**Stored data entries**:
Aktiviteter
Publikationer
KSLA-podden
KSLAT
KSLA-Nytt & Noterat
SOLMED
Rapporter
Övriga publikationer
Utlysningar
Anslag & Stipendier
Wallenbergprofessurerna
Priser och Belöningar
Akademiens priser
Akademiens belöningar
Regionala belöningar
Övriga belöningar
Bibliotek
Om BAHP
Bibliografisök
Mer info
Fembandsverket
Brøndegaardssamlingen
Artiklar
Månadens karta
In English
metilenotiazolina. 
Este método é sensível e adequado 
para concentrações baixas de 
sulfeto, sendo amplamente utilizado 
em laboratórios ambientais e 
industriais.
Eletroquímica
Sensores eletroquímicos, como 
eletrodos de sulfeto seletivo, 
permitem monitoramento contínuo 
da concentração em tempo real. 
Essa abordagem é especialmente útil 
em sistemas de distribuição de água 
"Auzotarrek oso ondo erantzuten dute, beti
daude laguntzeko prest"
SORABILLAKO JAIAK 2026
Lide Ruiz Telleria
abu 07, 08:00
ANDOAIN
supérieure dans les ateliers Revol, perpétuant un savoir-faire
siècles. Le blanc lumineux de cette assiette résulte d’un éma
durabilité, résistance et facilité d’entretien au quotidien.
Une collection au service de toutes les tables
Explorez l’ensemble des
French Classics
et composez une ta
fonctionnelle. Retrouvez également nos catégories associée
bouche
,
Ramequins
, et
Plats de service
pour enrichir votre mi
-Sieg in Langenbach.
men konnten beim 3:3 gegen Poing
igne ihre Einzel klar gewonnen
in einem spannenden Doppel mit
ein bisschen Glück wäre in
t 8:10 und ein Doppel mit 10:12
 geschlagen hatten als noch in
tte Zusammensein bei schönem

**Exercise instructions**: Each line containing the word "Akademiens" needs to be copied from the data above.

**Solution to the exercise**:
Akademiens priser
Akademiens belöningar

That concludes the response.